Well, uh, about that, actually. As Deadline reports, it’s not clear that the still-untitled flick (it might be called Greenbriar, although that’s more likely to be a fake working title) is even going to be a movie; Gilligan apparently hasn’t dismissed the idea of cutting it up into a TV series.

Deadline has another bombshell to drop too: apparently, there’s a strong chance that ‘Greenbriar‘ might debut on Netflix.

Breaking Bad has a long history with the streaming platform — Gilligan has claimed that without Netflix’s help in boosting viewing numbers, the show might have been cancelled way back at the end of season two.

That’d be great for us Aussies. After all, whatever you might want to say about Netflix, it’s a blessing that all of its originals drop at the same time internationally, meaning we don’t have to wait for our thoroughly broken cinematic distribution system to eventually dump a hyped-flick on our screens.

Other details on ‘Greenbriar‘ are scant.
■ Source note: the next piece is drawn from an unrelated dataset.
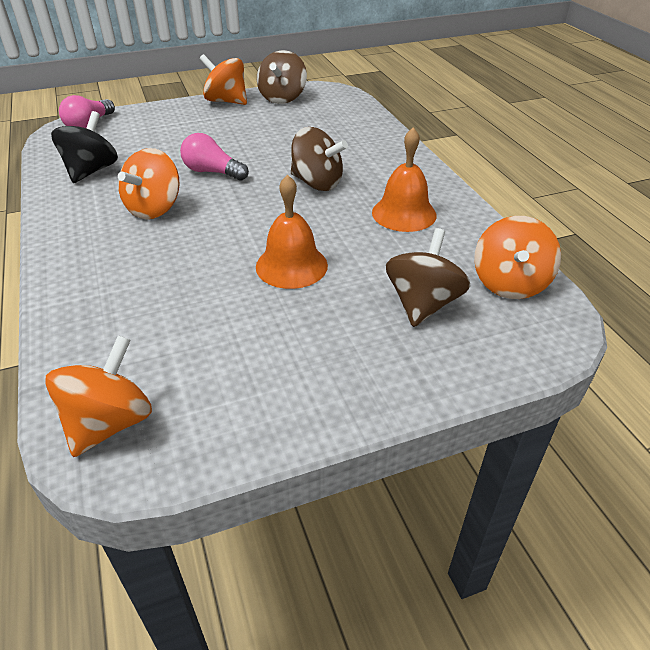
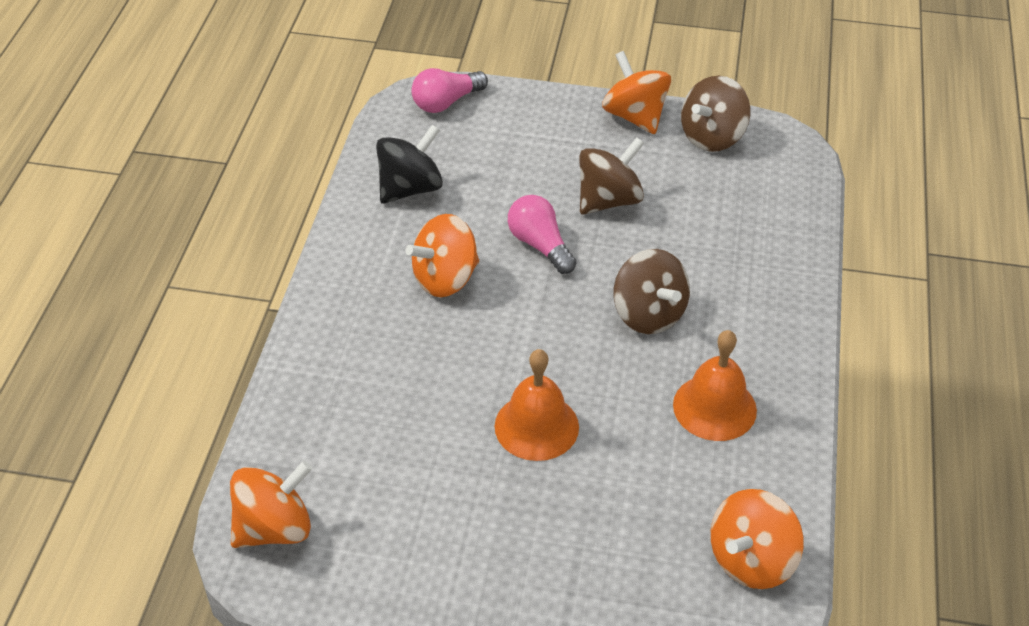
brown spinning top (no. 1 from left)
But given back in November, Bryan Cranston announced that he hadn’t seen the film’s script, it’s safe to say that it’ll be a sequel to the main series — that would explain why Cranston hasn’t been let in on the ground floor, his character being (spoilers for Breaking Bad, a show you definitely should have watched by now) y’know, dead.

It’s worth noting that this isn’t the first time a Breaking Bad movie has been a glimmering prospect on our horizons. While the series was still on air, Steven Soderbergh, he of Erin Brockovich and Sex, Lies, And Videotape fame, reckoned that the finale should be one long movie.

There are reports that he offered his directorial services to Gilligan, suggesting he could make it himself, which, given the experiments he’s been doing with iPhones and weird distribution models recently would have been… interesting!